En effet, comment répondre
de trop de chefs d’inculpation
( sans compter ceux qu’aura pu pondre
un fabuliste
en mal de mode ) ?

« D’une aussi longue liste
il faut qu’on s’accommode !
fit admettre le juge, un agneau épargné,
( et malgré ça fort mal peigné ),
voici décrit par le menu
ce que l’on croit qu’il a haché menu :
oies et dindons de basse-cour,
petits cochons quand ils sont trois,
agneau qui l’onde pure empeste,
agneau encore, agneau toujours,
âne à long poil par très grand froid,
âne tout court par temps de peste,
lièvre vantard
partant trop tard… »

Un témoin, dogue de son état,
à la charge ajouta :
« Trop amaigri pour prodiguer des coups,
ce loqueteux ( et pas pelé qu’au cou…)
ne montra que dédain
à l’opportunité de tâter du boudin
sous la table du maître,
autant que la panse peut le permettre
et sans autres contreparties
que d'avoir à croquer les parties
des importuns !

– Mais ( vous semblez l’oublier )
moyennant le port du collier...
oui je sais : “ on s’y accoutume ”
comme on dit chez les flaireurs de souliers !
rétorqua l’avocat, un colinet à plumes,
cousin aérobie du colin de haute mer,
( et qui eût étouffé s’il n’avait de grands airs.)
Or lécher les bottes ou le creux d’une main
n’est le lot que de ceux qui rampent !
Braconner là où chasse l’humain,
voilà qui est seul digne de sa trempe.
Monsieur le président, permettez
qu’on prête ouïe à ses accents de vérité. »
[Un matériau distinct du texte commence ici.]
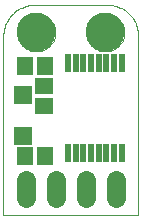
<source format=gts>
G75*
G70*
%OFA0B0*%
%FSLAX24Y24*%
%IPPOS*%
%LPD*%
%AMOC8*
5,1,8,0,0,1.08239X$1,22.5*
%
%ADD10C,0.0000*%
%ADD11C,0.1300*%
%ADD12R,0.0221X0.0603*%
%ADD13R,0.0631X0.0552*%
%ADD14R,0.0552X0.0631*%
%ADD15R,0.0631X0.0631*%
%ADD16C,0.0640*%
D10*
X000907Y000574D02*
X000907Y006524D01*
X000909Y006587D01*
X000915Y006651D01*
X000924Y006713D01*
X000938Y006775D01*
X000955Y006836D01*
X000975Y006896D01*
X001000Y006955D01*
X001027Y007012D01*
X001058Y007067D01*
X001093Y007120D01*
X001130Y007172D01*
X001171Y007220D01*
X001215Y007266D01*
X001261Y007310D01*
X001309Y007351D01*
X001361Y007388D01*
X001414Y007423D01*
X001469Y007454D01*
X001526Y007481D01*
X001585Y007506D01*
X001645Y007526D01*
X001706Y007543D01*
X001768Y007557D01*
X001830Y007566D01*
X001894Y007572D01*
X001957Y007574D01*
X004357Y007574D01*
X003677Y006649D02*
X003679Y006699D01*
X003685Y006749D01*
X003695Y006798D01*
X003709Y006846D01*
X003726Y006893D01*
X003747Y006938D01*
X003772Y006982D01*
X003800Y007023D01*
X003832Y007062D01*
X003866Y007099D01*
X003903Y007133D01*
X003943Y007163D01*
X003985Y007190D01*
X004029Y007214D01*
X004075Y007235D01*
X004122Y007251D01*
X004170Y007264D01*
X004220Y007273D01*
X004269Y007278D01*
X004320Y007279D01*
X004370Y007276D01*
X004419Y007269D01*
X004468Y007258D01*
X004516Y007243D01*
X004562Y007225D01*
X004607Y007203D01*
X004650Y007177D01*
X004691Y007148D01*
X004730Y007116D01*
X004766Y007081D01*
X004798Y007043D01*
X004828Y007003D01*
X004855Y006960D01*
X004878Y006916D01*
X004897Y006870D01*
X004913Y006822D01*
X004925Y006773D01*
X004933Y006724D01*
X004937Y006674D01*
X004937Y006624D01*
X004933Y006574D01*
X004925Y006525D01*
X004913Y006476D01*
X004897Y006428D01*
X004878Y006382D01*
X004855Y006338D01*
X004828Y006295D01*
X004798Y006255D01*
X004766Y006217D01*
X004730Y006182D01*
X004691Y006150D01*
X004650Y006121D01*
X004607Y006095D01*
X004562Y006073D01*
X004516Y006055D01*
X004468Y006040D01*
X004419Y006029D01*
X004370Y006022D01*
X004320Y006019D01*
X004269Y006020D01*
X004220Y006025D01*
X004170Y006034D01*
X004122Y006047D01*
X004075Y006063D01*
X004029Y006084D01*
X003985Y006108D01*
X003943Y006135D01*
X003903Y006165D01*
X003866Y006199D01*
X003832Y006236D01*
X003800Y006275D01*
X003772Y006316D01*
X003747Y006360D01*
X003726Y006405D01*
X003709Y006452D01*
X003695Y006500D01*
X003685Y006549D01*
X003679Y006599D01*
X003677Y006649D01*
X004357Y007574D02*
X004420Y007572D01*
X004484Y007566D01*
X004546Y007557D01*
X004608Y007543D01*
X004669Y007526D01*
X004729Y007506D01*
X004788Y007481D01*
X004845Y007454D01*
X004900Y007423D01*
X004953Y007388D01*
X005005Y007351D01*
X005053Y007310D01*
X005099Y007266D01*
X005143Y007220D01*
X005184Y007172D01*
X005221Y007120D01*
X005256Y007067D01*
X005287Y007012D01*
X005314Y006955D01*
X005339Y006896D01*
X005359Y006836D01*
X005376Y006775D01*
X005390Y006713D01*
X005399Y006651D01*
X005405Y006587D01*
X005407Y006524D01*
X005407Y000574D01*
X000907Y000574D01*
X001377Y006649D02*
X001379Y006699D01*
X001385Y006749D01*
X001395Y006798D01*
X001409Y006846D01*
X001426Y006893D01*
X001447Y006938D01*
X001472Y006982D01*
X001500Y007023D01*
X001532Y007062D01*
X001566Y007099D01*
X001603Y007133D01*
X001643Y007163D01*
X001685Y007190D01*
X001729Y007214D01*
X001775Y007235D01*
X001822Y007251D01*
X001870Y007264D01*
X001920Y007273D01*
X001969Y007278D01*
X002020Y007279D01*
X002070Y007276D01*
X002119Y007269D01*
X002168Y007258D01*
X002216Y007243D01*
X002262Y007225D01*
X002307Y007203D01*
X002350Y007177D01*
X002391Y007148D01*
X002430Y007116D01*
X002466Y007081D01*
X002498Y007043D01*
X002528Y007003D01*
X002555Y006960D01*
X002578Y006916D01*
X002597Y006870D01*
X002613Y006822D01*
X002625Y006773D01*
X002633Y006724D01*
X002637Y006674D01*
X002637Y006624D01*
X002633Y006574D01*
X002625Y006525D01*
X002613Y006476D01*
X002597Y006428D01*
X002578Y006382D01*
X002555Y006338D01*
X002528Y006295D01*
X002498Y006255D01*
X002466Y006217D01*
X002430Y006182D01*
X002391Y006150D01*
X002350Y006121D01*
X002307Y006095D01*
X002262Y006073D01*
X002216Y006055D01*
X002168Y006040D01*
X002119Y006029D01*
X002070Y006022D01*
X002020Y006019D01*
X001969Y006020D01*
X001920Y006025D01*
X001870Y006034D01*
X001822Y006047D01*
X001775Y006063D01*
X001729Y006084D01*
X001685Y006108D01*
X001643Y006135D01*
X001603Y006165D01*
X001566Y006199D01*
X001532Y006236D01*
X001500Y006275D01*
X001472Y006316D01*
X001447Y006360D01*
X001426Y006405D01*
X001409Y006452D01*
X001395Y006500D01*
X001385Y006549D01*
X001379Y006599D01*
X001377Y006649D01*
D11*
X002007Y006649D03*
X004307Y006649D03*
D12*
X004341Y005618D03*
X004596Y005618D03*
X004852Y005618D03*
X004085Y005618D03*
X003829Y005618D03*
X003573Y005618D03*
X003317Y005618D03*
X003061Y005618D03*
X003061Y002630D03*
X003317Y002630D03*
X003573Y002630D03*
X003829Y002630D03*
X004085Y002630D03*
X004341Y002630D03*
X004596Y002630D03*
X004852Y002630D03*
D13*
X002257Y004189D03*
X002257Y004859D03*
D14*
X002291Y005524D03*
X001622Y005524D03*
X001622Y002524D03*
X002291Y002524D03*
D15*
X001557Y003185D03*
X001557Y004563D03*
D16*
X001657Y001724D02*
X001657Y001124D01*
X002657Y001124D02*
X002657Y001724D01*
X003657Y001724D02*
X003657Y001124D01*
X004657Y001124D02*
X004657Y001724D01*
M02*

</source>
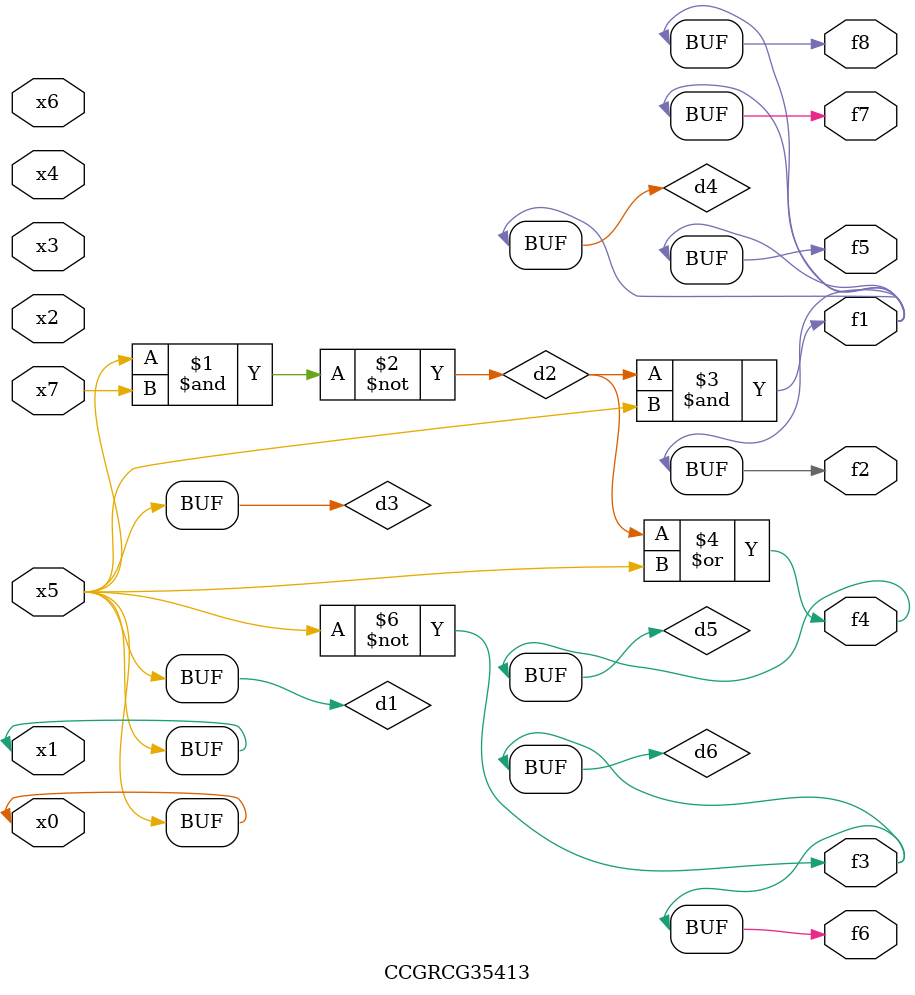
<source format=v>
module CCGRCG35413(
	input x0, x1, x2, x3, x4, x5, x6, x7,
	output f1, f2, f3, f4, f5, f6, f7, f8
);

	wire d1, d2, d3, d4, d5, d6;

	buf (d1, x0, x5);
	nand (d2, x5, x7);
	buf (d3, x0, x1);
	and (d4, d2, d3);
	or (d5, d2, d3);
	nor (d6, d1, d3);
	assign f1 = d4;
	assign f2 = d4;
	assign f3 = d6;
	assign f4 = d5;
	assign f5 = d4;
	assign f6 = d6;
	assign f7 = d4;
	assign f8 = d4;
endmodule

</source>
On ôta donc ce qui le muselait
( et qu’on lui avait mis sur plainte d’une plaie.)
Mais l’accusé demeura sans parole.

« C'est que mon client, expliqua l’avocat, n’a point connu l'école.
Et puisque ce destin l’a privé de vocables
et que la chose, hélas, s’avère irrévocable,
qu’on lui accorde sans façons
d’user du langage des gestes ! »

On défit donc et camisole et chaussons
et toutes sortes de liens indigestes ;
et sans avoir besoin de nier
il fut lavé de tout soupçon
par un jury... égratigné !
et qui loua l’envie qu’eut lors
le loup de changer de décor
sans emporter autre chose
que l’avocat de la cause.
Ce dernier ne plaida plus trop,
car plus croqué que ouï.
Défendre les loups ? oui,
mais pas à portée de leurs crocs !

« Quoi qu’il en soit, conclut le colinet*
avant que d’être dégluti,
voilà qu’enfin on me connaît
et que mon nom est gravé et pas en petit,
et même avec deux “ l ”
tant mon impresario a déployé de zèle !
Et qu’importe si La Fontaine ( ou l’autre ) accable
le destin dont je suis l’acteur,
puisque mieux vaut périr dans une fable
que demeurer inconnu du lecteur. »


*Clin d’œil lancé à Jean-Pierre Collinet (avec deux “ l ” !) éditeur des Fables dans la bibliothèque de la Pléiade, et auteur d'une étude sur le Loup chez La Fontaine et ses successeurs.